Unless you are giving off a vibe of warm and inviting you can't have such an expectation of anyone. If a person gets that negative vibe from you, their emotional reaction can't just be switched off like a light when later in the day you decide that you want them to be all snuggly.


My wife and I never pass near each other without a hug and kiss. Since we are never apart, that's all day every day. But there isn't a time when she's giving me attitude.


----------



## yellowstar (Jun 18, 2012)

Wiserforit said:


> I had sympathy for you until this.
> 
> Unless you are giving off a vibe of warm and inviting you can't have such an expectation of anyone. If a person gets that negative vibe from you, their emotional reaction can't just be switched off like a light when later in the day you decide that you want them to be all snuggly.
> 
> ...



Let me clarify, its not necessarily giving him attitude BUT just seemed stress, tense upset about something else. Like we were running late for something important last night and he said he didn't give me a kiss because when he came home from work we had to rush a bit, I seemed stressed out while doing my hair so instead he said "what can I do to make things less stressful?" In my mind I was thinking give me a kiss regardless and say hey babe. Nothing major.
_Posted via Mobile Device_


----------



## Wiserforit (Dec 27, 2012)

yellowstar said:


> seemed stress, tense upset about something else. Like we were running late for something important last night and he said he didn't give me a kiss because when he came home from work we had to rush a bit, I seemed stressed out while doing my hair


Yes, exactly.

There are people who manage their entire day just like this. Always a little behind the clock. Always a bill to stress over or a little drama from work, kids, family...
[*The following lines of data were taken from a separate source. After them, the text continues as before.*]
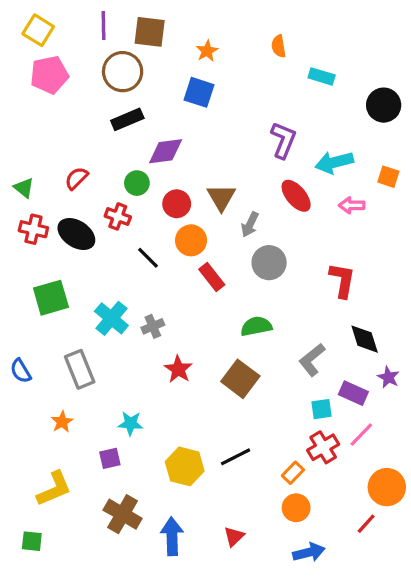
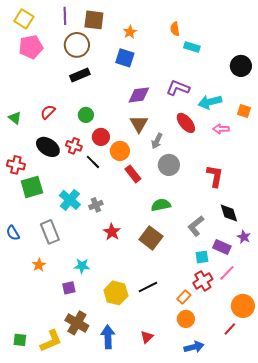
cyan rectangle: (322, 76) -> (192, 47), moved
purple L-shape: (283, 140) -> (178, 88), turned -90
purple diamond: (166, 151) -> (139, 95), moved
red circle: (177, 204) -> (101, 137), moved
red cross: (118, 216) -> (74, 146), moved
red cross: (33, 229) -> (16, 165), moved
yellow L-shape: (54, 489) -> (51, 341), moved

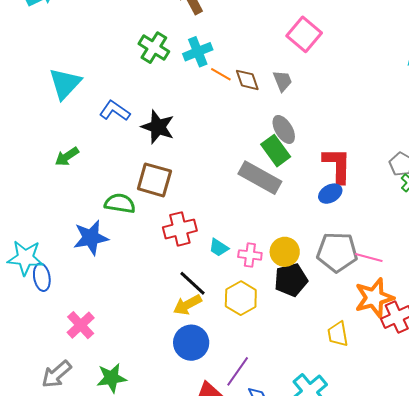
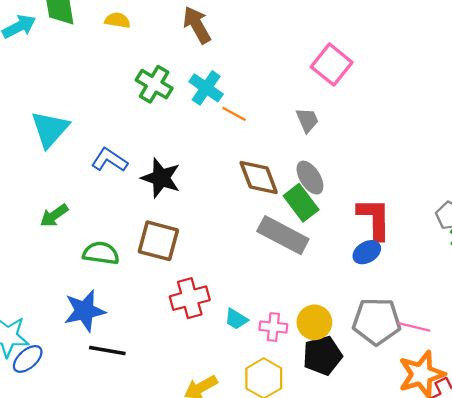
cyan cross: (198, 52) -> (206, 88), turned -32
brown diamond: (247, 80) -> (259, 178), moved, size x1.4
green semicircle: (120, 203) -> (101, 253), moved
blue ellipse: (42, 277) -> (28, 359), turned 60
black line: (192, 283) -> (107, 350), moved, turned -32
Then there's my wife. It's like having a deep pool of clear water, not a ripple on the surface. If the house was on fire when I came in she'd give me a long hug and ask me if I was hungry.

Which one gets tenderness?


----------



## yellowstar (Jun 18, 2012)

Wiserforit said:


> Yes, exactly.
> 
> There are people who manage their entire day just like this. Always a little behind the clock. Always a bill to stress over or a little drama from work, kids, family...
> 
> ...



Its funny. I read your post and thought *ding* That makes sense! I get what you're saying, seems simple enough, I have to work harder on that. I know having a little kid and one on the way is not an excuse but I do let work (a professional job) and kids/pregnancy get the best of me BUT you're right--even without those stresses I let things get to me. I normally am not always running late (I'm actually punctual and get annoyed if others are late---but again--I see another source of annoyance!). Basically I have to work on myself to be more calm and relaxed. I know i have anxiety issues that I need to work on (I've been trying to be med free since im pregnant and then nursing). But I can try harder. 

Essentially I'll attract more bees with honey.
_Posted via Mobile Device_


----------